The stolen information included essentially all one would need to start a new business, including sensitive customer and contact lists, strategic business and marketing plans, internal financial documents, strategic budgets, sensitive customer data and estimating tools, according to the lawsuit.
The suit points out that Walker, like nearly every employee that works at an organization rich in data, signed off on an agreement that mandated that any confidential information he accessed be returned to the company at the end of his employment. He was given access to cloud-based, password-protected platforms that contained similar data, under the same pretense. Neither stopped him from stealing the data however, the lawsuit claims.

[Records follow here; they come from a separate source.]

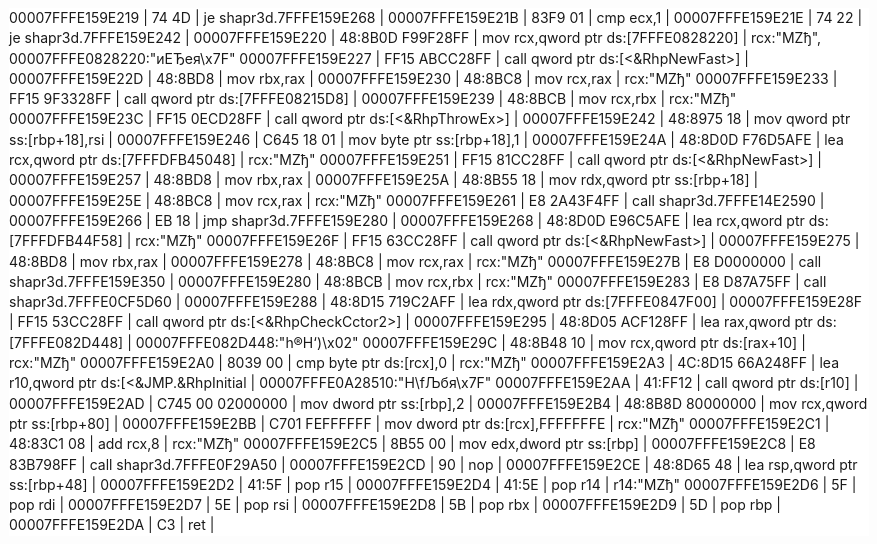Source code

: 00007FFFE159E219 | 74 4D                    | je shapr3d.7FFFE159E268                 |
00007FFFE159E21B | 83F9 01                  | cmp ecx,1                               |
00007FFFE159E21E | 74 22                    | je shapr3d.7FFFE159E242                 |
00007FFFE159E220 | 48:8B0D F99F28FF         | mov rcx,qword ptr ds:[7FFFE0828220]     | rcx:"MZђ", 00007FFFE0828220:"иEЂея\x7F"
00007FFFE159E227 | FF15 ABCC28FF            | call qword ptr ds:[<&RhpNewFast>]       |
00007FFFE159E22D | 48:8BD8                  | mov rbx,rax                             |
00007FFFE159E230 | 48:8BC8                  | mov rcx,rax                             | rcx:"MZђ"
00007FFFE159E233 | FF15 9F3328FF            | call qword ptr ds:[7FFFE08215D8]        |
00007FFFE159E239 | 48:8BCB                  | mov rcx,rbx                             | rcx:"MZђ"
00007FFFE159E23C | FF15 0ECD28FF            | call qword ptr ds:[<&RhpThrowEx>]       |
00007FFFE159E242 | 48:8975 18               | mov qword ptr ss:[rbp+18],rsi           |
00007FFFE159E246 | C645 18 01               | mov byte ptr ss:[rbp+18],1              |
00007FFFE159E24A | 48:8D0D F76D5AFE         | lea rcx,qword ptr ds:[7FFFDFB45048]     | rcx:"MZђ"
00007FFFE159E251 | FF15 81CC28FF            | call qword ptr ds:[<&RhpNewFast>]       |
00007FFFE159E257 | 48:8BD8                  | mov rbx,rax                             |
00007FFFE159E25A | 48:8B55 18               | mov rdx,qword ptr ss:[rbp+18]           |
00007FFFE159E25E | 48:8BC8                  | mov rcx,rax                             | rcx:"MZђ"
00007FFFE159E261 | E8 2A43F4FF              | call shapr3d.7FFFE14E2590               |
00007FFFE159E266 | EB 18                    | jmp shapr3d.7FFFE159E280                |
00007FFFE159E268 | 48:8D0D E96C5AFE         | lea rcx,qword ptr ds:[7FFFDFB44F58]     | rcx:"MZђ"
00007FFFE159E26F | FF15 63CC28FF            | call qword ptr ds:[<&RhpNewFast>]       |
00007FFFE159E275 | 48:8BD8                  | mov rbx,rax                             |
00007FFFE159E278 | 48:8BC8                  | mov rcx,rax                             | rcx:"MZђ"
00007FFFE159E27B | E8 D0000000              | call shapr3d.7FFFE159E350               |
00007FFFE159E280 | 48:8BCB                  | mov rcx,rbx                             | rcx:"MZђ"
00007FFFE159E283 | E8 D87A75FF              | call shapr3d.7FFFE0CF5D60               |
00007FFFE159E288 | 48:8D15 719C2AFF         | lea rdx,qword ptr ds:[7FFFE0847F00]     |
00007FFFE159E28F | FF15 53CC28FF            | call qword ptr ds:[<&RhpCheckCctor2>]   |
00007FFFE159E295 | 48:8D05 ACF128FF         | lea rax,qword ptr ds:[7FFFE082D448]     | 00007FFFE082D448:"h®Н‘)\x02"
00007FFFE159E29C | 48:8B48 10               | mov rcx,qword ptr ds:[rax+10]           | rcx:"MZђ"
00007FFFE159E2A0 | 8039 00                  | cmp byte ptr ds:[rcx],0                 | rcx:"MZђ"
00007FFFE159E2A3 | 4C:8D15 66A248FF         | lea r10,qword ptr ds:[<&JMP.&RhpInitial | 00007FFFE0A28510:"H\fЉбя\x7F"
00007FFFE159E2AA | 41:FF12                  | call qword ptr ds:[r10]                 |
00007FFFE159E2AD | C745 00 02000000         | mov dword ptr ss:[rbp],2                |
00007FFFE159E2B4 | 48:8B8D 80000000         | mov rcx,qword ptr ss:[rbp+80]           |
00007FFFE159E2BB | C701 FEFFFFFF            | mov dword ptr ds:[rcx],FFFFFFFE         | rcx:"MZђ"
00007FFFE159E2C1 | 48:83C1 08               | add rcx,8                               | rcx:"MZђ"
00007FFFE159E2C5 | 8B55 00                  | mov edx,dword ptr ss:[rbp]              |
00007FFFE159E2C8 | E8 83B798FF              | call shapr3d.7FFFE0F29A50               |
00007FFFE159E2CD | 90                       | nop                                     |
00007FFFE159E2CE | 48:8D65 48               | lea rsp,qword ptr ss:[rbp+48]           |
00007FFFE159E2D2 | 41:5F                    | pop r15                                 |
00007FFFE159E2D4 | 41:5E                    | pop r14                                 | r14:"MZђ"
00007FFFE159E2D6 | 5F                       | pop rdi                                 |
00007FFFE159E2D7 | 5E                       | pop rsi                                 |
00007FFFE159E2D8 | 5B                       | pop rbx                                 |
00007FFFE159E2D9 | 5D                       | pop rbp                                 |
00007FFFE159E2DA | C3                       | ret                                     |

It wasn't clear that Walker's new firm would even compete with YA until some of its other consultants began jumping ship and bringing some of their customers with them. While the lawsuit obviously doesn't get into which customers have taken their business to Undisputed, it alleges the organization has "provided prohibited services to contractually-restricted customers within the six-month period after he ended his relationship with YA."
YA alleges Walker violated not just the Defend Trade Secrets Act but the Georgia Trade Secrets Act and Georgia's Computer Systems Protection Act; Walker is based out of Georgia. The firm is also claiming he breached his contract and engaged in tortious interference with contractual relations and civil conspiracy when he helped launch Undisputed.
The firm is asking for a trial by jury and for the court to award it money damages and relief, including preventing anyone associated with Walker from using their trade secrets.
While it’s of course too early to know how the lawsuit will play out, it will be fascinating to see how Walker’s admission that he uploaded the files from the external hard drive to his new company’s computing network so that he and others there could use the stolen information, will figure into the trial, if there is one.